_WORK TO BE COMPLETED_
Reproduce the stretch of the material from the line containing "Несколько советов по выбору ковролина" through the line containing "Продолжая работу с", character for character.

_SUPPLIED RECORDS_
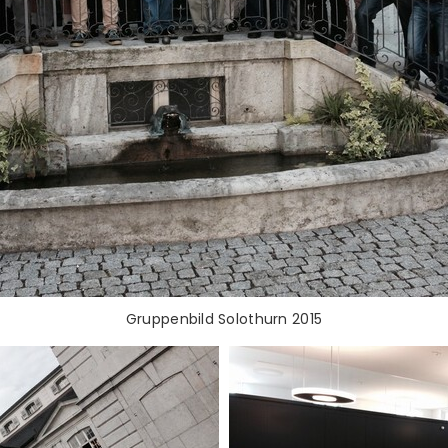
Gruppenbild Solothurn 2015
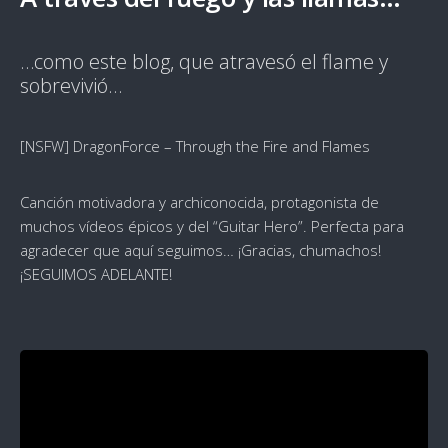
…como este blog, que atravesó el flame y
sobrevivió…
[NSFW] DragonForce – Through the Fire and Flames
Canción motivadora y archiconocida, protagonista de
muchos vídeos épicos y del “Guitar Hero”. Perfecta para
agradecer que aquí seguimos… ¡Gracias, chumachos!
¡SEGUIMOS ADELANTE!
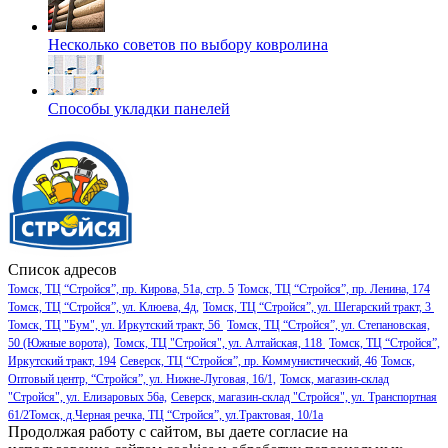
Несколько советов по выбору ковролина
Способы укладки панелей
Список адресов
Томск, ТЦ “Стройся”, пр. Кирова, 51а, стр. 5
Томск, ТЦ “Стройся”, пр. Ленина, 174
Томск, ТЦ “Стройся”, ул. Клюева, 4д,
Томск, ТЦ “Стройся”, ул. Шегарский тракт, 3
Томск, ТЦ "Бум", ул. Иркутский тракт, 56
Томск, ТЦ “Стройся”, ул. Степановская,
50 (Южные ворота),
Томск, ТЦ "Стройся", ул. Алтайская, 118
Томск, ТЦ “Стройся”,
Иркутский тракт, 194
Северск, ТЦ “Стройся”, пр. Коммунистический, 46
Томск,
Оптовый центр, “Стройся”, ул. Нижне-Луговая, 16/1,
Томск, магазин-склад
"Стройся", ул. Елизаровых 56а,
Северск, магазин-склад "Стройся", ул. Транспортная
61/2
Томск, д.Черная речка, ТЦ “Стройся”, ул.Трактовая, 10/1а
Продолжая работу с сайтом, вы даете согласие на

---

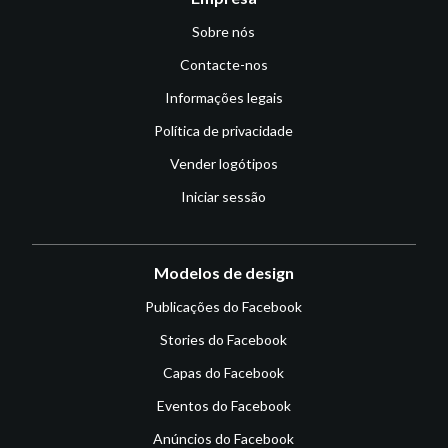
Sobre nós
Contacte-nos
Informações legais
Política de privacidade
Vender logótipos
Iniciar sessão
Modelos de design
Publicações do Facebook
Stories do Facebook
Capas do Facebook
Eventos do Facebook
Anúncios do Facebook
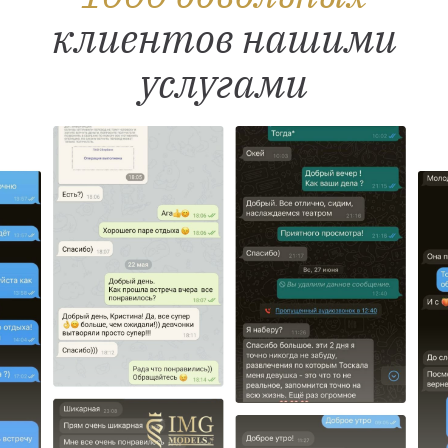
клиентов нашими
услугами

_THE ANSWER_
Несколько советов по выбору ковролина
Способы укладки панелей
Список адресов
Томск, ТЦ “Стройся”, пр. Кирова, 51а, стр. 5
Томск, ТЦ “Стройся”, пр. Ленина, 174
Томск, ТЦ “Стройся”, ул. Клюева, 4д,
Томск, ТЦ “Стройся”, ул. Шегарский тракт, 3
Томск, ТЦ "Бум", ул. Иркутский тракт, 56
Томск, ТЦ “Стройся”, ул. Степановская,
50 (Южные ворота),
Томск, ТЦ "Стройся", ул. Алтайская, 118
Томск, ТЦ “Стройся”,
Иркутский тракт, 194
Северск, ТЦ “Стройся”, пр. Коммунистический, 46
Томск,
Оптовый центр, “Стройся”, ул. Нижне-Луговая, 16/1,
Томск, магазин-склад
"Стройся", ул. Елизаровых 56а,
Северск, магазин-склад "Стройся", ул. Транспортная
61/2
Томск, д.Черная речка, ТЦ “Стройся”, ул.Трактовая, 10/1а
Продолжая работу с сайтом, вы даете согласие на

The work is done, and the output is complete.